いつもはその仲間たちと走り回るのですが、
最近は元気がありません。
フラフラして走る事ができないのです。
なぜ元気が出ないのか、ひつじはわかっていました。
夜、眠れないからです。
いつも夜遅くまで眠れないままで、
やっと眠ったと思ったら朝が来て起こされてしまうのです。
眠れない事がこんなに辛いと思いませんでした。
昼の間もボーッとしてなんだか疲れています。
抜け毛もひどくなってきました。
このままではいい毛を取る事もできないでしょう。
今夜もまた、ひつじは寝つけないでいました。
また今日も眠れないかと思うと悲しくなってきます。
「人間は眠れない時にひつじを数えるらしいけど、
ひつじが眠れない時もやっぱりひつじを数えるのかな」
そんな事をつぶやきながら、眠れない夜を過ごしていました。
「ひつじが一匹、ひつじが二匹…」
人間の真似をしてひつじを数えてみましたが、やっぱり眠れません。
「やっぱりひつじがひつじを数えても眠れないのかな。
人間がひつじを数えて眠るって事は
自分より小さい動物を数えればいいのかな。
じゃあ僕は鳥を数えてみよう」
ひつじはそう考えて鳥を数えてみました。
「鳥が一匹、鳥が二匹…」
やっぱり眠れません。
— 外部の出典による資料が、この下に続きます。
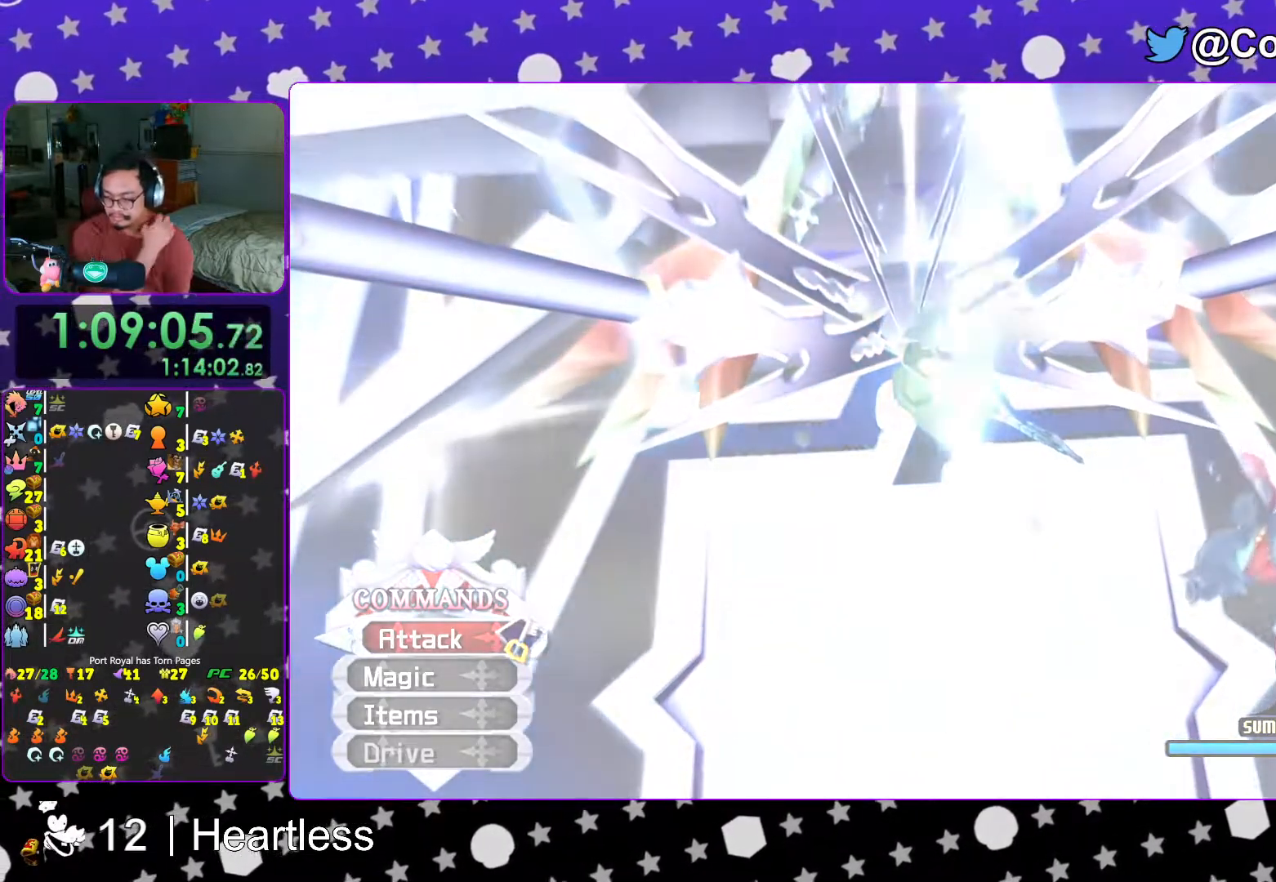
{"buttons": [], "left_stick": "center", "right_stick": "center", "events": []}
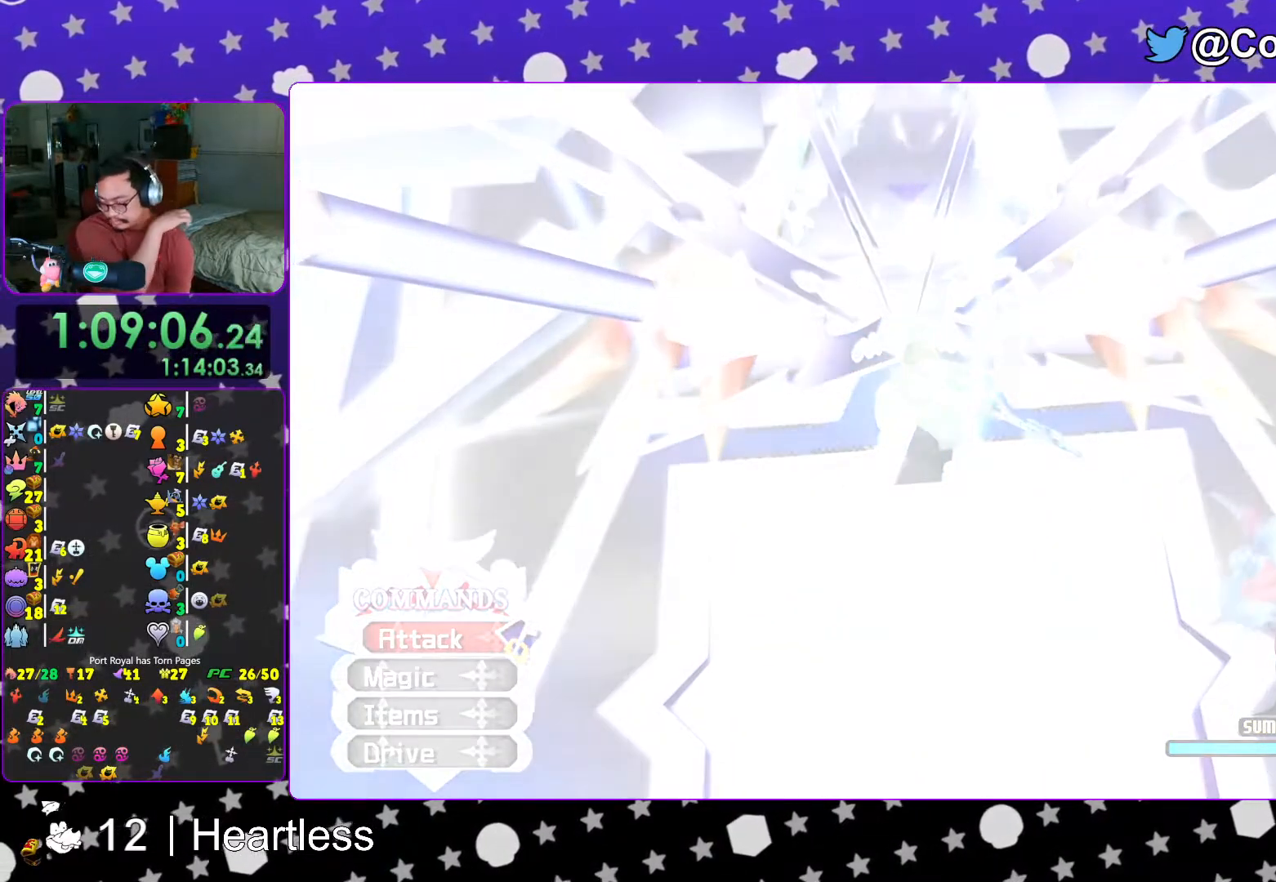
{"buttons": [], "left_stick": "center", "right_stick": "center", "events": []}
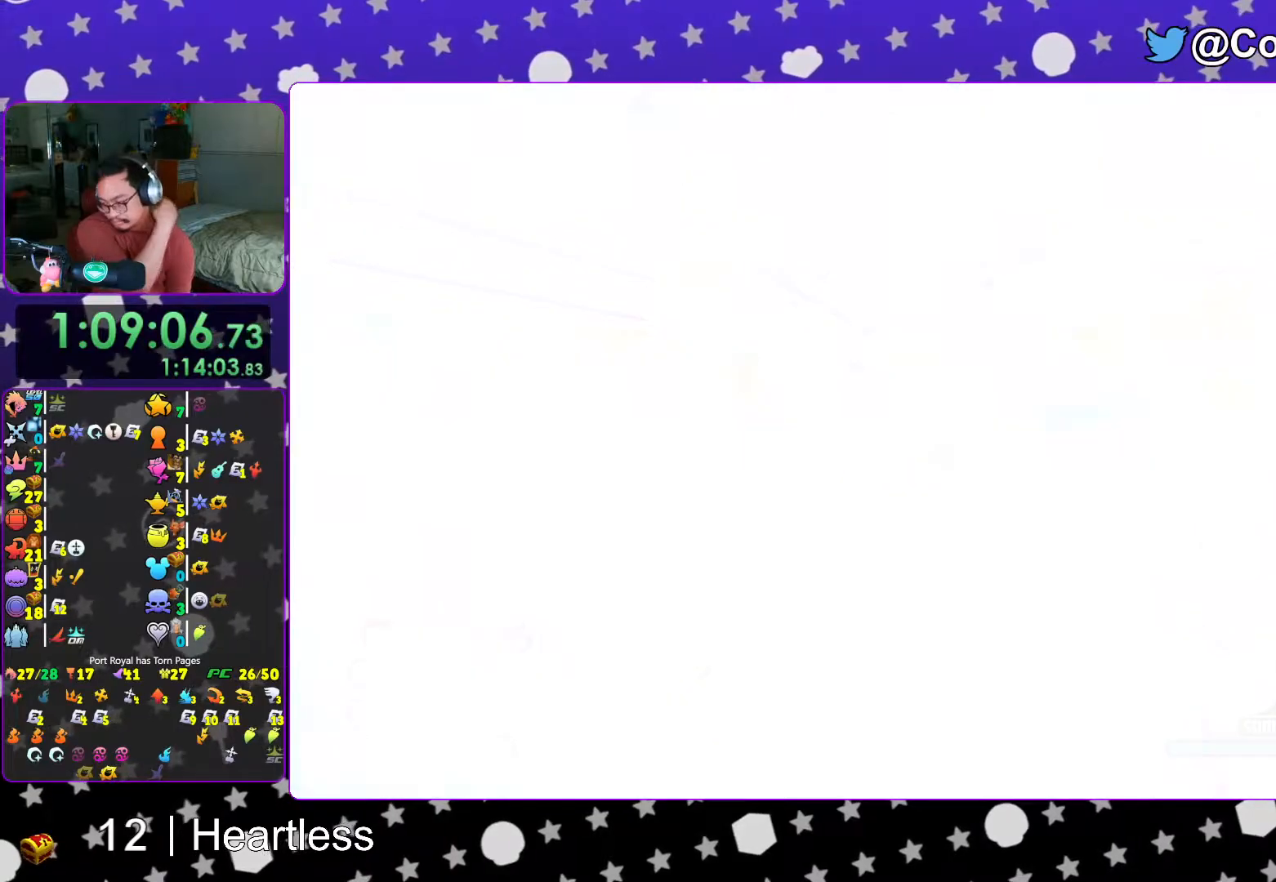
{"buttons": [], "left_stick": "center", "right_stick": "center", "events": []}
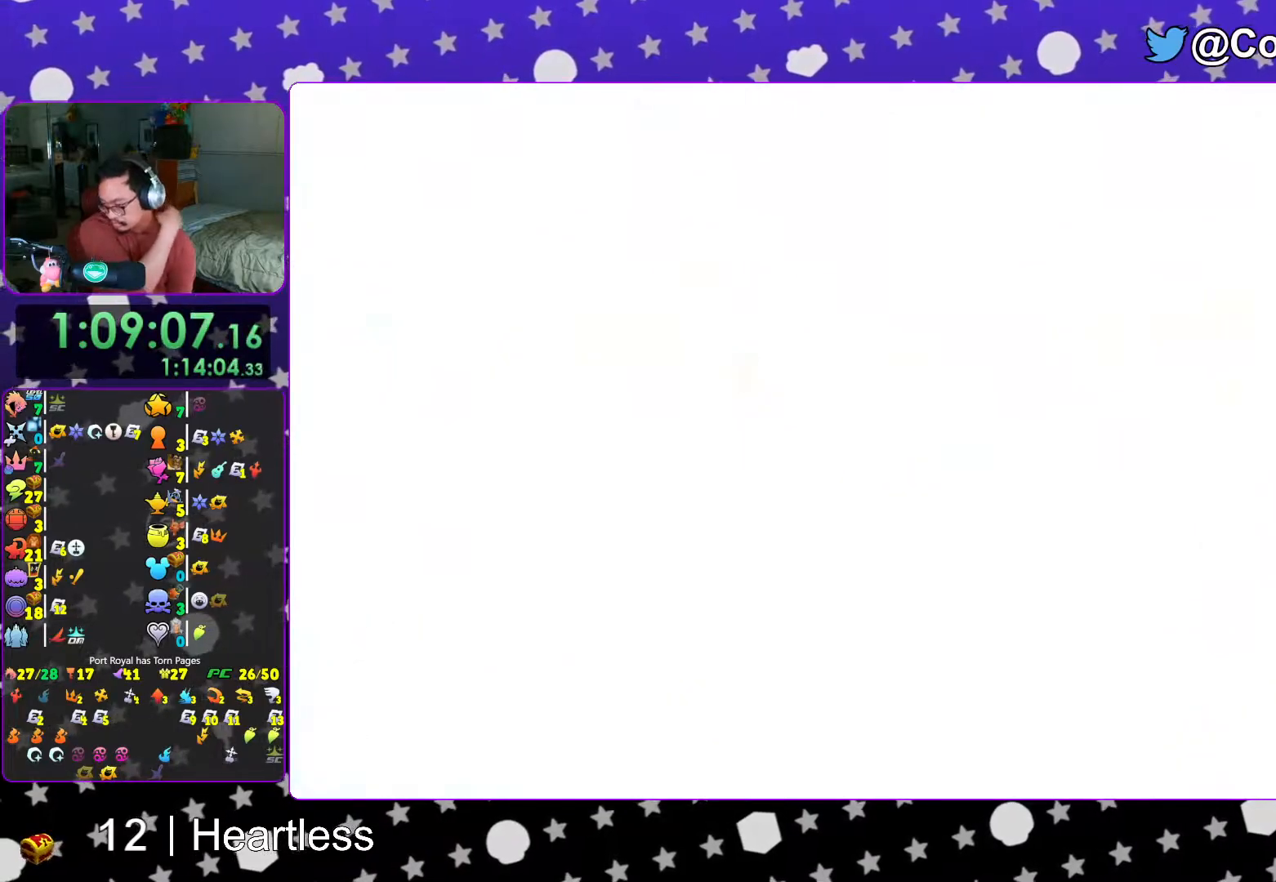
{"buttons": [], "left_stick": "center", "right_stick": "center", "events": []}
今日もこのまま眠れないのでしょうか。
「ひつじが鳥を数えてもやっぱり眠れないや。
でももしひつじが鳥を数えて眠れたとしたら、
眠れない鳥は何を数えて眠るのかな。
やっぱり鳥の場合は魚とかを数えるのかな。
でももし鳥が魚を数えて眠れたとしたら、
眠れない魚は何を数えて眠るのかな。
やっぱり魚の場合は虫とかを数えるのかな。
でももし魚が虫を数えて眠れたとしたら、
眠れない虫は何を数えて眠るのかな」
そんな事を考えていたら、ひつじは眠たくなって寝てしまいました。